Luke downplays the Great Commission to baptize the Gentile nations.
If Luke had incorporated the Markan tradition, then his account in Acts would lose its dramatic effect. God’s vision to Peter would be less potent if Jesus had already “declared all foods clean.” Luke makes deliberate decisions as to what to include in his narrative, always monitoring the internal coherency of his account.
It is possible Luke could have solved the problem as Matthew did, by preserving the account, but retooling it as limited to the washing of hands and not as a rejection of Leviticus 11. In fact, it may have fit nicely since this would have been the second time that Peter would be questioning Leviticus 11. Thus, Luke could have solved the issue by introducing Peter’s concern twice, the first as preparatory to the second. Luke could have even had Peter recall the words of Jesus perhaps unlocking its meaning and finally understanding that Jesus was preparing him for a future mission. However, this is not the tradition we have received. Rather we have a Jesus who declares all foods clean (Mark), a Jesus whose teachings were misunderstood by the Pharisees but were not intended to reject Leviticus dietary law (Matthew), and a Jesus who never said any such thing (Luke).
At any rate, we can learn much from the difference between the Gospel accounts. It is important for Matthew and Luke to depict Jesus and his disciples as law abiding Jews. In fact, this is a constant concern of the Gospel writers, and each author varies in how much Jesus and his disciples depart from Jewish piety.
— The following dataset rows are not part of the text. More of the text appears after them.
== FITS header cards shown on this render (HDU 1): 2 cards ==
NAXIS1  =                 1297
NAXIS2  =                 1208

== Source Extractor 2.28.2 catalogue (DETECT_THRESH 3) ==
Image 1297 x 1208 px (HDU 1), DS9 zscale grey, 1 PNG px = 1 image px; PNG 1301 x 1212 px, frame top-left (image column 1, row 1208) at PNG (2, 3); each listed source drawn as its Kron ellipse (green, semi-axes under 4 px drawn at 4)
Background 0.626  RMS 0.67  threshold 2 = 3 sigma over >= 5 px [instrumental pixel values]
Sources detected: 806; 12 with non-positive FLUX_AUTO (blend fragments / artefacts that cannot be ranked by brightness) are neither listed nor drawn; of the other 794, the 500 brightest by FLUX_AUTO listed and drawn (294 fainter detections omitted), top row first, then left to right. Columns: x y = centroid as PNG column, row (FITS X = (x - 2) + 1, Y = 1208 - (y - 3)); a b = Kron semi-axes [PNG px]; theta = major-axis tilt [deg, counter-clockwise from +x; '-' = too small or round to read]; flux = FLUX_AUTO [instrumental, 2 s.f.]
Finally, I feel we need to be more sympathetic to how the changes were perceived by the Jewish Christians. Most people tend to hear the phrase “God is no respecter of persons” and immediately agree with it. It fits with our modern sensibilities of equality and emotions concerning racism. Yet, it completely rejects the God’s instruction in Leviticus.
I am the Lord your God; I have separated you from the peoples. You shall therefore make a distinction between the clean animal and the unclean, and between the unclean bird and the clean; you shall not bring abomination on yourselves by animal or by bird or by anything with which the ground teems, which I have set apart for you to hold unclean. You shall be holy to me; for I the Lord am holy, and I have separated you from the other peoples to be mine. (Leviticus 20:24b-26).
Because God made a distinction between his people and other people, the Jews were to make a distinction between the clean and unclean. When Peter reveals this is no longer the case, does this mean that the Jews are no longer separated by God to be his? Peter’s revelation is inextricably linked to a loss of Jewish identity.
The Book of Acts continually illustrates the tension and concern among the Christian leadership not to alienate the Jewish Christians who are zealous for the law (see Acts 21:20), and not to burden Gentile Christians (see Acts 15:6-21). It’s a difficult balance. The Book of Acts details the growing pains of the early Church and how they dealt with being faithful to their religious tradition, the teachings of Jesus and the radical new revelations that sought to overturn their very identity.
 For a helpful overview of the issues see James D.G. Dunn, “Jesus and Purity: An Ongoing Debate,” New Testament Studies 48 (2002): 449-67.